Ash-Ketchum-Pokemon-Champion-Alola

For a generation or two of fans who grew up on Nintendo’s runaway hit game franchise “Pokémon,” and who have also followed the similarly long-running anime adaptation, they might still recall the opening lines of the first theme song, about being the very best like no one ever was. That was the goal of the “Pokémon” anime protagonist Ash Ketchum (Satoshi in the original Japanese). But while he is a formidable trainer with a strong roster of “pocket monsters” led by his partner Pikachu, throughout the anime’s seasons (each adapting a specific “Pokémon” game title series) he has always found himself being eliminated in the league tournament finales; until now.

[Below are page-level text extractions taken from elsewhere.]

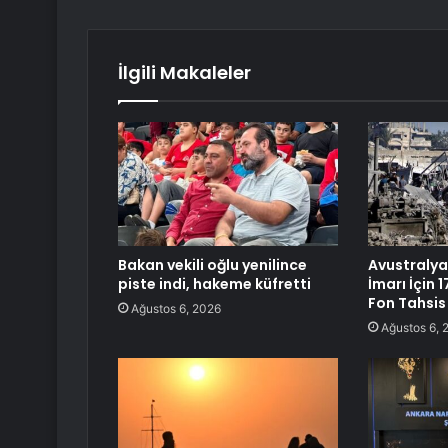
İlgili Makaleler
Bakan vekili oğlu yenilince
Avustralya,
piste indi, hakeme küfretti
İmarı İçin 
Fon Tahsis 
Ağustos 6, 2026
Ağustos 6, 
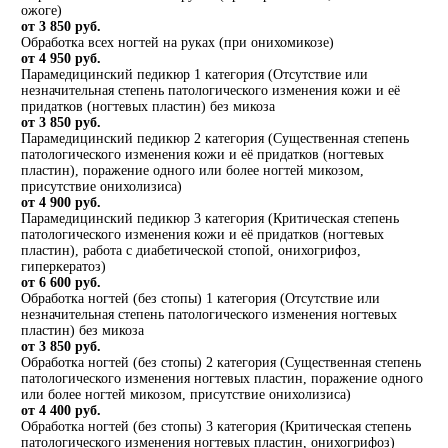
ожоге)
от 3 850 руб.
Обработка всех ногтей на руках (при онихомикозе)
от 4 950 руб.
Парамедицинский педикюр 1 категория (Отсутствие или
незначительная степень патологического изменения кожи и её
придатков (ногтевых пластин) без микоза
от 3 850 руб.
Парамедицинский педикюр 2 категория (Существенная степень
патологического изменения кожи и её придатков (ногтевых
пластин), поражение одного или более ногтей микозом,
присутствие онихолизиса)
от 4 900 руб.
Парамедицинский педикюр 3 категория (Критическая степень
патологического изменения кожи и её придатков (ногтевых
пластин), работа с диабетической стопой, онихогрифоз,
гиперкератоз)
от 6 600 руб.
Обработка ногтей (без стопы) 1 категория (Отсутствие или
незначительная степень патологического изменения ногтевых
пластин) без микоза
от 3 850 руб.
Обработка ногтей (без стопы) 2 категория (Существенная степень
патологического изменения ногтевых пластин, поражение одного
или более ногтей микозом, присутствие онихолизиса)
от 4 400 руб.
Обработка ногтей (без стопы) 3 категория (Критическая степень
патологического изменения ногтевых пластин, онихогрифоз)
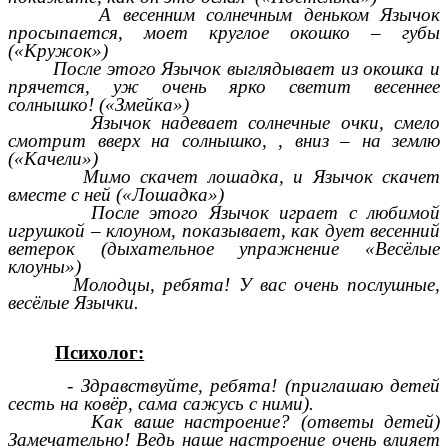
А весенним солнечным деньком Язычок
просыпается, моет круглое окошко – губы
(«Кружок»)
После этого Язычок выглядывает из окошка и
прячется, уж очень ярко светит весеннее
солнышко! («Змейка»)
Язычок надевает солнечные очки, смело
смотрит вверх на солнышко, , вниз – на землю
(«Качели»)
Мимо скачет лошадка, и Язычок скачет
вместе с ней («Лошадка»)
После этого Язычок играет с любимой
игрушкой – клоуном, показывает, как дует весенний
ветерок (дыхательное упражнение «Весёлые
клоуны»)
Молодцы, ребята! У вас очень послушные,
весёлые Язычки.
Психолог:
- Здравствуйте, ребята! (приглашаю детей
сесть на ковёр, сама сажусь с ними).
Как ваше настроение? (ответы детей)
Замечательно! Ведь наше настроение очень влияет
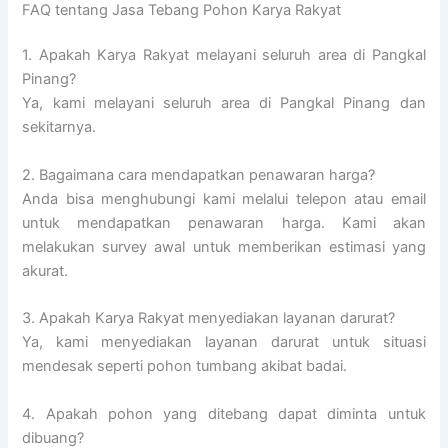
FAQ tentang Jasa Tebang Pohon Karya Rakyat
1. Apakah Karya Rakyat melayani seluruh area di Pangkal
Pinang?
Ya, kami melayani seluruh area di Pangkal Pinang dan
sekitarnya.
2. Bagaimana cara mendapatkan penawaran harga?
Anda bisa menghubungi kami melalui telepon atau email
untuk mendapatkan penawaran harga. Kami akan
melakukan survey awal untuk memberikan estimasi yang
akurat.
3. Apakah Karya Rakyat menyediakan layanan darurat?
Ya, kami menyediakan layanan darurat untuk situasi
mendesak seperti pohon tumbang akibat badai.
4. Apakah pohon yang ditebang dapat diminta untuk
dibuang?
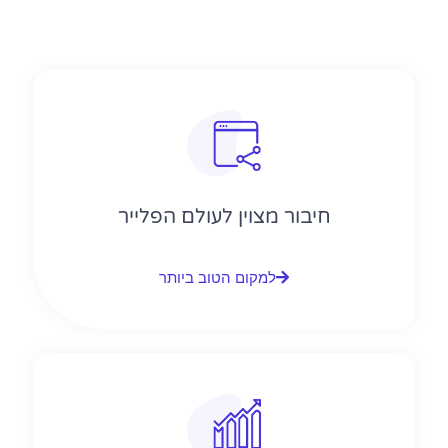
חיבור מצוין לעולם הפלייר
למקום הטוב ביותר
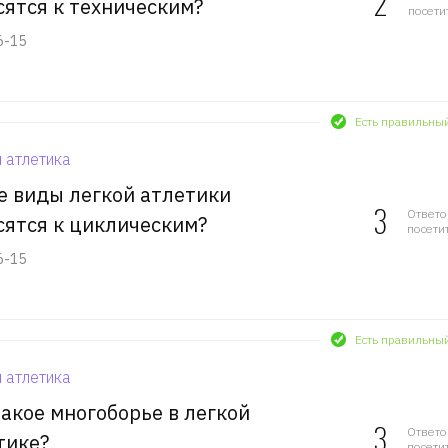
2
сятся к техническим?
посети
6-15
Есть правильны
 атлетика
е виды легкой атлетики
3
Ответо
сятся к циклическим?
посети
6-15
Есть правильны
 атлетика
такое многоборье в легкой
3
Ответо
тике?
посети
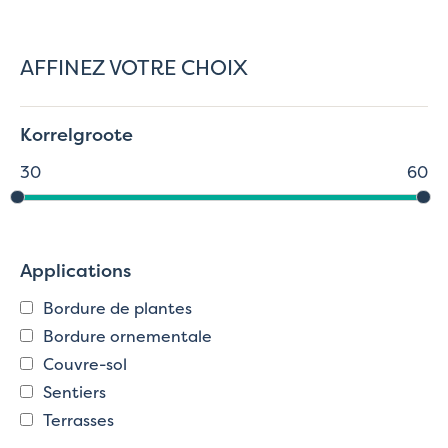
AFFINEZ VOTRE CHOIX
Korrelgroote
30
60
Applications
Bordure de plantes
Bordure ornementale
Couvre-sol
Sentiers
Terrasses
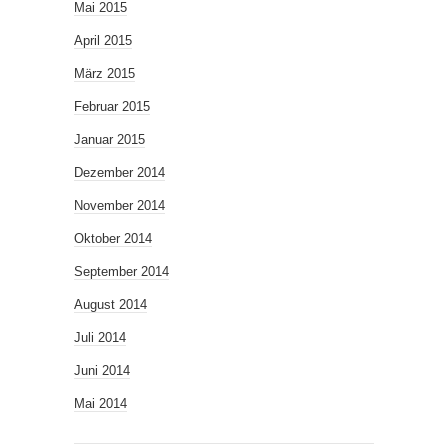
Mai 2015
April 2015
März 2015
Februar 2015
Januar 2015
Dezember 2014
November 2014
Oktober 2014
September 2014
August 2014
Juli 2014
Juni 2014
Mai 2014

“Pokémon” anime fans who have become disillusioned with the increasingly hollow pledge of its hero Ash to become a Pokémon Master (specifically becoming champion of a main regional Pokémon League) might finally have their faith restored as of Sunday, September 15. That day, as CNet tells us, the plucky (and eternally) 10-year-old trainer emerged triumphant in the Kalos Pokémon League, the regional tournament of the Hawaii/Polynesian inspired by the 2016 Nintendo 3DS games “Pokémon Sun” and “Pokémon Moon,” particularly the “Ultra” enhanced versions released 2017.

Said momentous occasion took place in “The Rise of Alola’s Champion,” 45th episode of the current “Pokémon” anime season “Sun and Moon Ultra Legends,” and the 1,080th episode of the overall series run since 1997 in Japan. Here, Ash makes it to the finals of the League for Kalos region, facing off against his seasonal rival Gladion. Against all odds he and his Pokémon prevail, earning Ash his first ever league trophy (not counting his championships in the non-regional Battle Frontier and the Orange Islands League, which is not based on any existing “Pokémon” game).

This is a singularly important moment for fans of the 23-year and 22-season long “Pokémon” anime series, which originally airs in Japan on TV Tokyo before being localized overseas. Social media has erupted in congratulations both earnest and tongue-in-cheek. Even Game Freak’s Junichi Masuda, director-composer for many “Pokémon” games for Nintendo, went on Twitter to cheer for Ash. Finally, original Ash Ketchum voice actress Veronica Taylor (common practice for animated young boys to be voiced by female VAs) spoke her own piece on this triumph by her old character, using the familiar Ash voice too.

“Pokémon Sun and Moon Ultra Legends” episode 45, which aired in Japan September 15, will air its English version for Western audiences next year on January 18 for Disney XD in the US, and probably earlier for Teletoon in Canada.